„Ted nie ma sobie równych" – komplementował wykładowcę prof. Robert Pollack, biolog i zarazem dyrektor Centrum Religii i Nauk Ścisłych na Columbii, dokonując oficjalnego przedstawienia mówcy. „Odczytanie całej listy jego akademickich osiągnięć nie jest w stanie oddać skali jego wkładu we współczesny kształt naszego uniwersytetu" – mówił Pollack, podkreślając wagę zasług 91-letniego uczonego.
Prof. De Bary swoje życie i karierę naukową związał z nowojorską uczelnią od początku swoich studiów w 1937 r. Jako wieloletni wykładowca (do dziś prowadzi kilka wykładów tygodniowo!) i "provost" (odpowiednik vice-rektora) ofiarnie wspierał katolicką obecność na tym najbardziej etnicznie i wyznaniowo zróżnicowanym z amerykańskich uniwersytetów, broniąc jednocześnie prawomocności dyskursu religijnego w życiu akademickim. Jednym z namacalnych owoców jego aktywności jest ufundowany przez niego Ołtarz Pokoju, na którym odprawiana jest codzienna Eucharystia na kampusie. Ołtarz jest dziełem znanego amerykańsko-japońskiego artysty George’a Nakashima, zaś jego dodatkową rolą jest upamiętnienie amerykańskich żołnierzy poległych w II Wojnie Światowej.

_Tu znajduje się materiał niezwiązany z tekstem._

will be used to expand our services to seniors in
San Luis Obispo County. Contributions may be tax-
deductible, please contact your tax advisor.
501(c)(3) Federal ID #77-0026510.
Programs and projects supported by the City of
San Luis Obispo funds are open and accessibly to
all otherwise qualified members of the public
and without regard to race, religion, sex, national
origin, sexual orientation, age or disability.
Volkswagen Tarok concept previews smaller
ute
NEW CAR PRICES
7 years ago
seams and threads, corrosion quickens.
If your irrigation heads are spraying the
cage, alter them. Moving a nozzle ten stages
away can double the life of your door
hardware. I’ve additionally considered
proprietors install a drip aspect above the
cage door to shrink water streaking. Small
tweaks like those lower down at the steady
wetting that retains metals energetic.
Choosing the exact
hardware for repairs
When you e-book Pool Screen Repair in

Doroczny wykład imienia Tomasza Mertona odbywa się na Columbii od 1978 r. Nazwany został imieniem jednego z najbardziej poczytnych autorów katolickich XX wieku, absolwenta Columbia College z roku 1941, który właśnie podczas studiów odkrył katolicyzm i przyjął chrzest w sąsiednim kościele Corpus Christi, opisując później drogę swojego nawrócenia w autobiografii pt. „Siedmiopiętrowa góra". Dziś Wykład Mertonowski jest dla duszpasterstwa prowadzonego przez polskich dominikanów szansą stymulowania rzetelnego dialogu na temat roli wiary w życiu współczesnego uniwersytetu, jak również okazją do budowania silnego środowiska zaangażowanych katolików w świecie akademii.